Blocks reached only through evm.unreachable or not reached at all are removed.

Algorithm:

  1. Build reverse postorder
  2. Mark reachable blocks
  3. Delete all unmarked blocks
  4. Clean up dangling branches

Memory and Pointer Verification

The legalizer enforces:

  • No pointer arithmetic except through evm.ptr_add
  • Memory pointers must be ptr<0>
  • Transient storage keys must be u256 (not pointers)
  • Storage keys must be u256 (not pointers)
  • Code pointers must use address space 4
  • Calldata pointers must not be mutated

Violations are rewritten or rejected.


Composite Type Elimination

Front-end must eliminate structs/arrays before EVM‑IR.

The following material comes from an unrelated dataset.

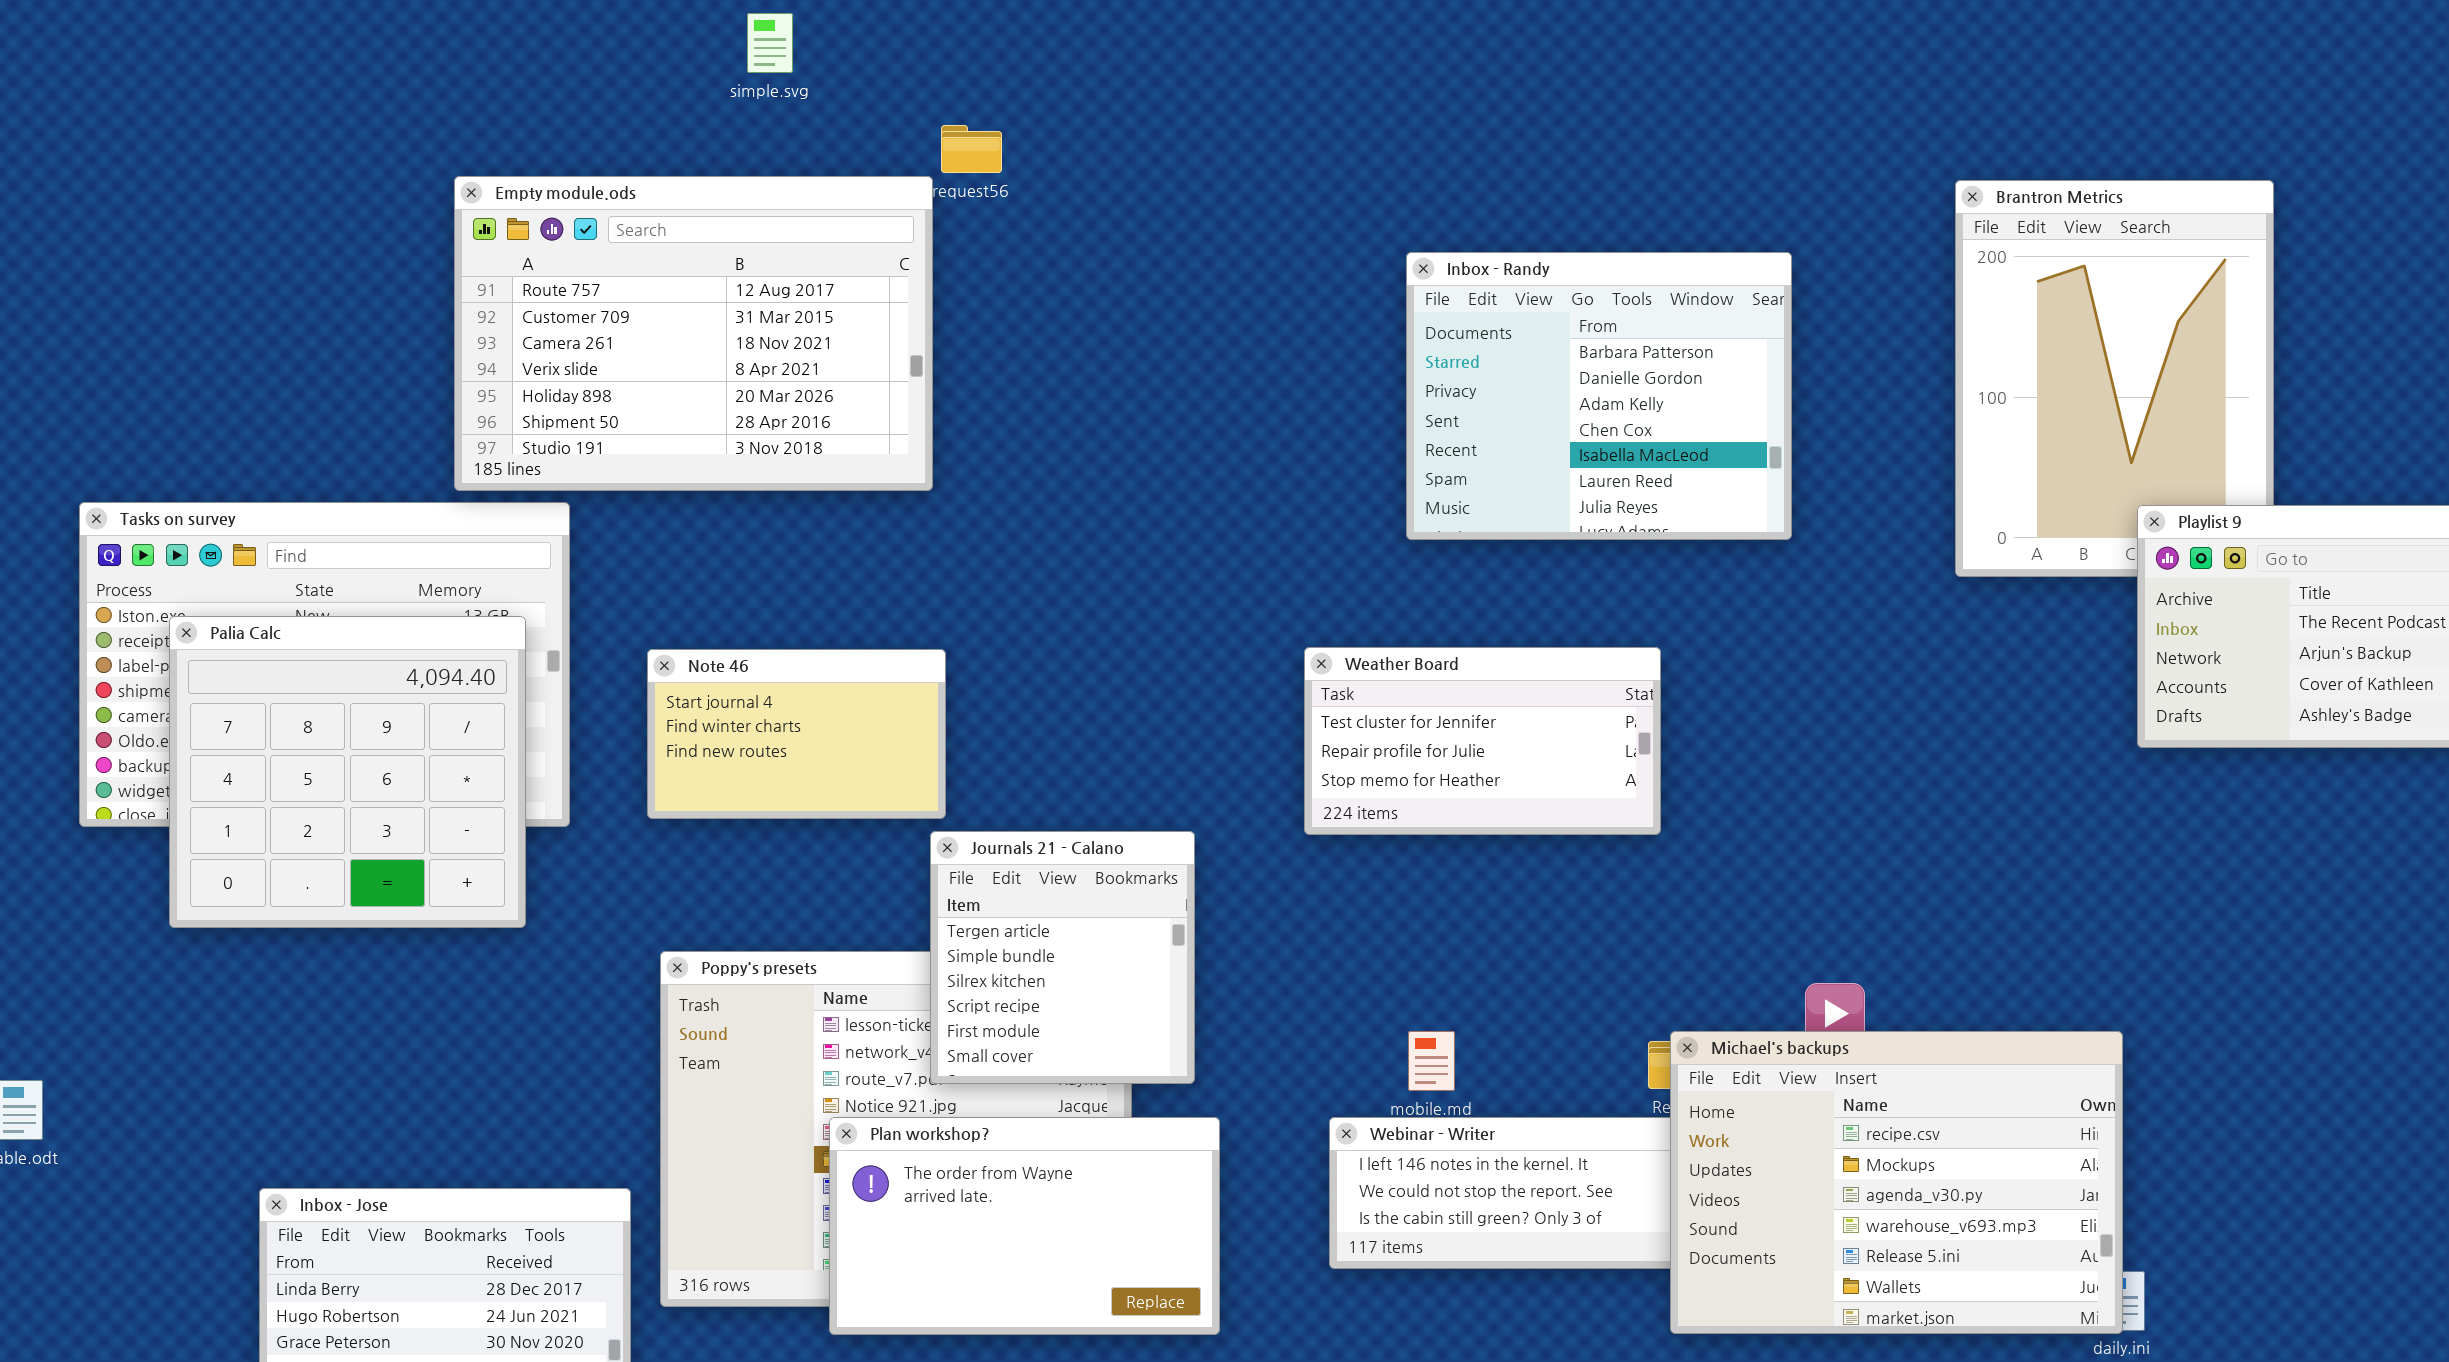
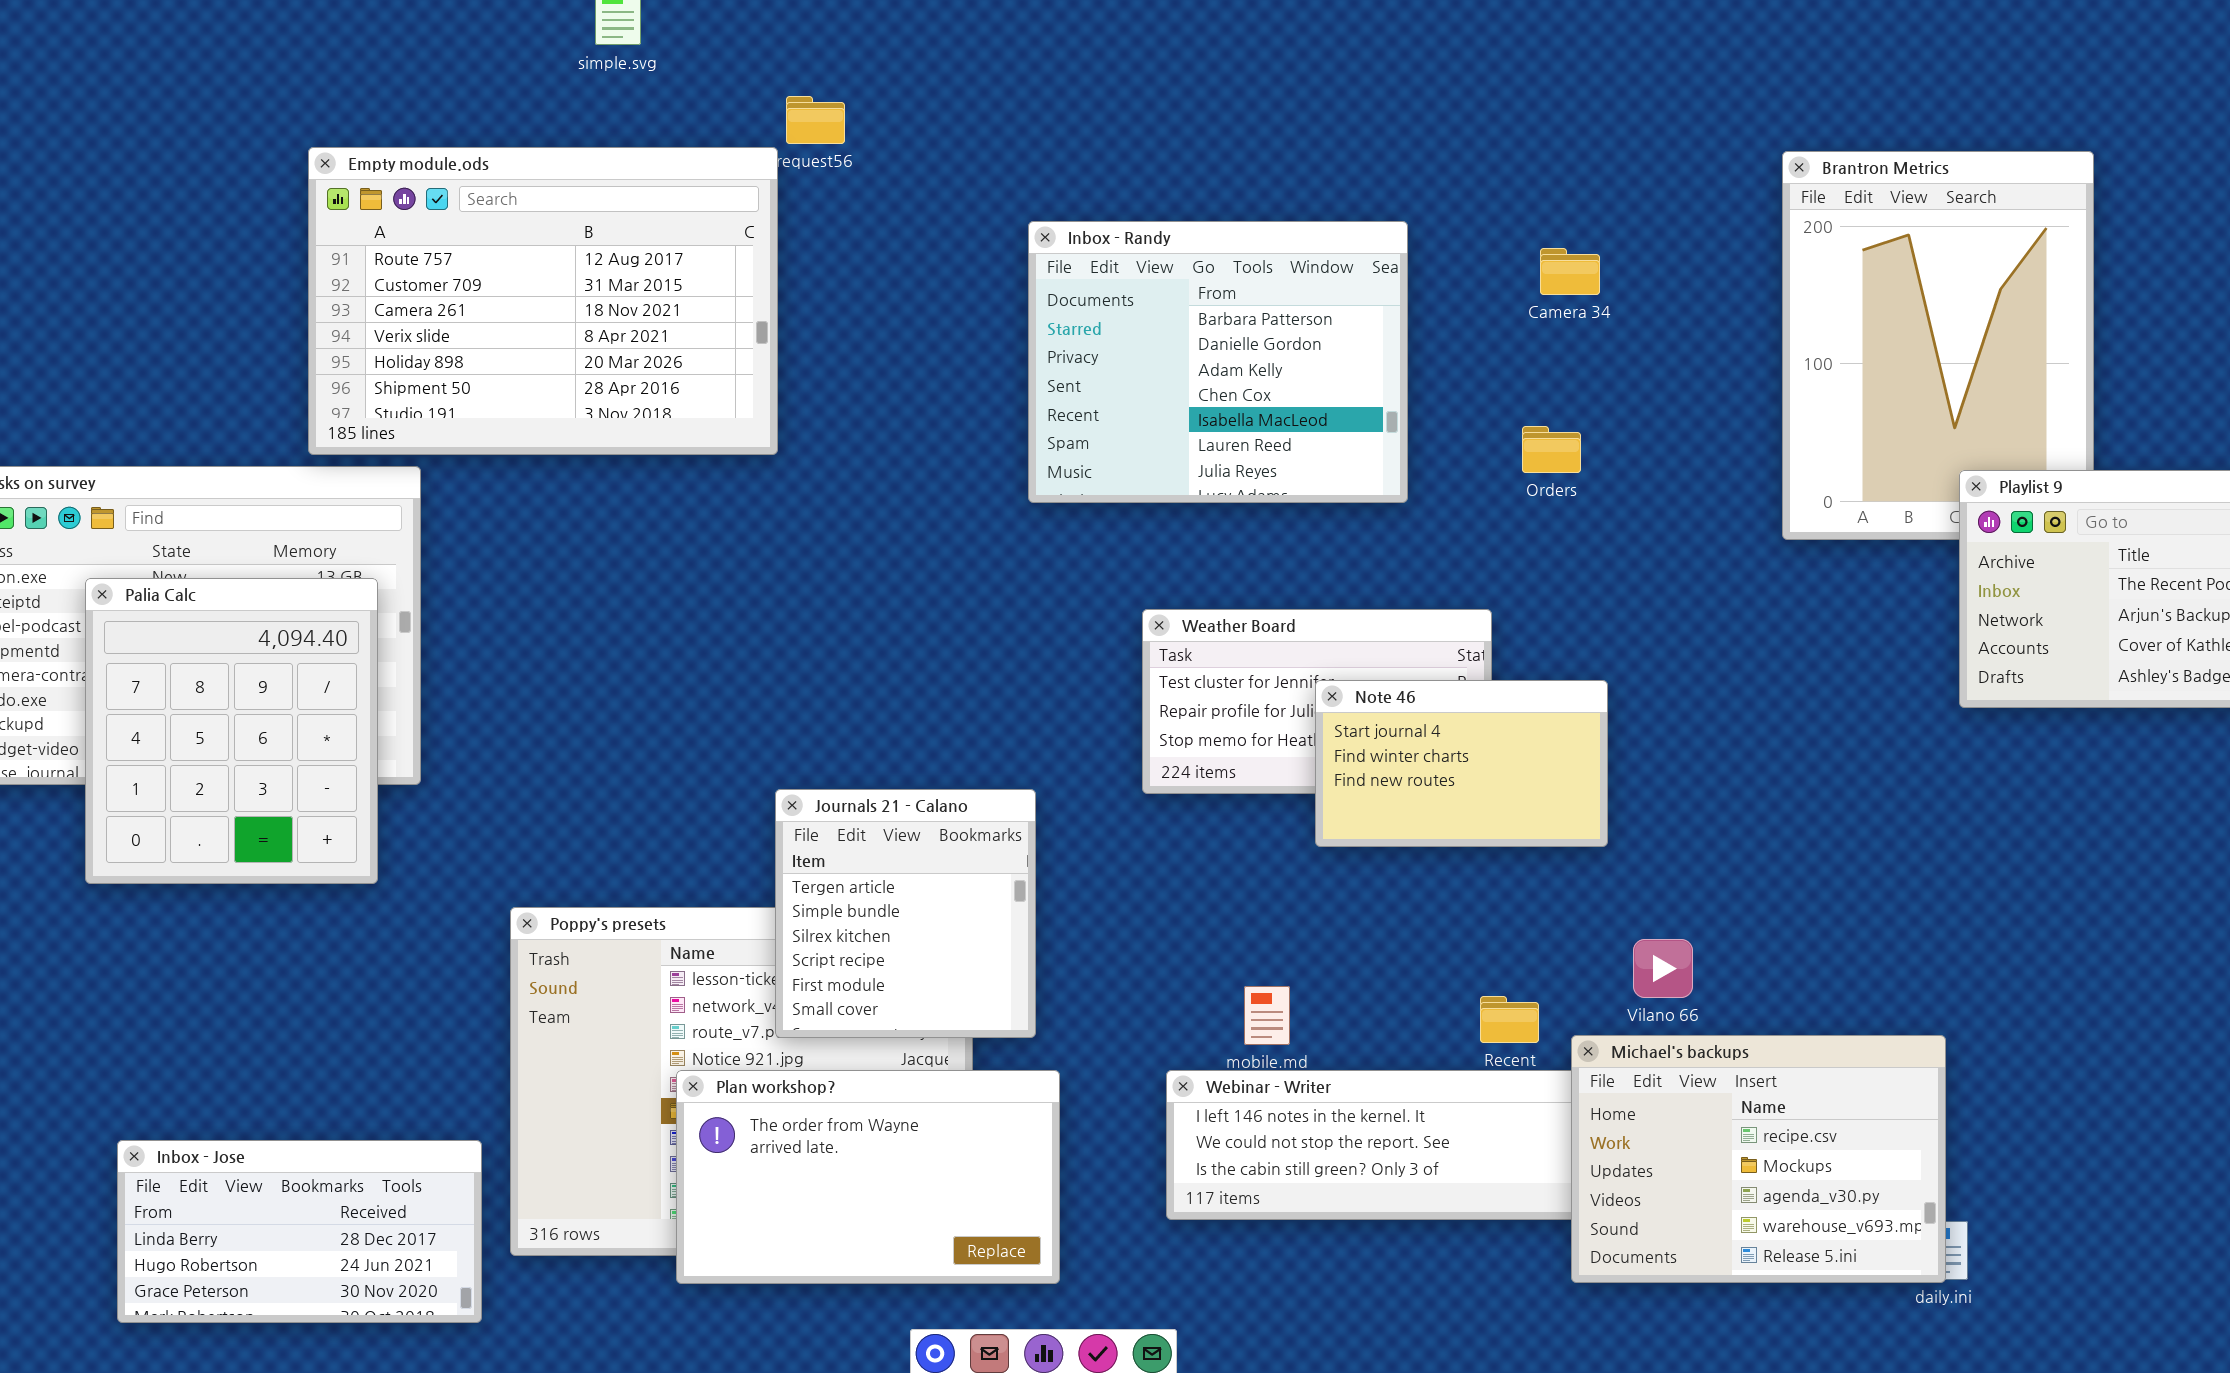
Inbox - Randy: [1406,252,1792,540] -> [1028,221,1408,503], moved
Palia Calc: [169,616,526,928] -> [85,578,378,884], resized
Note 46: [647,649,946,819] -> [1315,680,1608,847], moved
Michael's backups: [1670,1031,2123,1334] -> [1571,1035,1946,1283], resized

If composites still appear:

❌ Reject with diagnostic
or
✔ Lower via auto‑generated memory layout (frontend recovery mode)


Terminator Repair

Rules:

  • Blocks must end in one of:
    evm.br, evm.condbr, evm.return, evm.revert, evm.unreachable
  • If block ends in a non‑terminator op, legalizer inserts: evm.unreachable

Example repair:

^bb:
evm.mstore %p, %v

becomes:

evm.mstore %p, %v
evm.unreachable

Legalizer Processing Order

  1. Validate IR invariants
  2. Eliminate PHI nodes
  3. Normalize switch ops
  4. Normalize control flow
  5. Canonicalize terminators
  6. Remove unreachable blocks
  7. Enforce type and pointer invariants
  8. Re-run canonicalization if necessary

The legalizer may run multiple rounds until a fixpoint is reached.


Examples

Example 1 — PHI removal

Input (pre-legalizer IR with block arguments):

^entry:
%v1 = evm.constant 10 : u256
%v2 = evm.constant 20 : u256
evm.condbr %c, ^a, ^b
^a:
evm.br ^merge(%v1)
^b:
evm.br ^merge(%v2)
^merge(%x : u256):
evm.return %x : u256

Output (canonical form after legalizer):

%slot = evm.alloca : ptr<0>

^entry:
%v1 = evm.constant 10 : u256
%v2 = evm.constant 20 : u256
evm.condbr %c, ^a, ^b

^a:
evm.mstore %slot, %v1 : void
evm.br ^merge

^b:
evm.mstore %slot, %v2 : void
evm.br ^merge

^merge:
%x = evm.mload %slot : u256
evm.return %x : u256

The legalizer eliminates the block argument %x by:

  1. Allocating a temporary memory slot
  2. Each predecessor stores its value to the slot
  3. The merge block loads from the slot

Summary

The legalizer enforces:

  • No PHIs
  • Fully explicit control-flow
  • Canonical memory and pointer operations
  • Normalized switch structures
  • Safe and deterministic IR for stackifier

This is the final IR form allowed into the EVM‑IR optimization and stackification phases.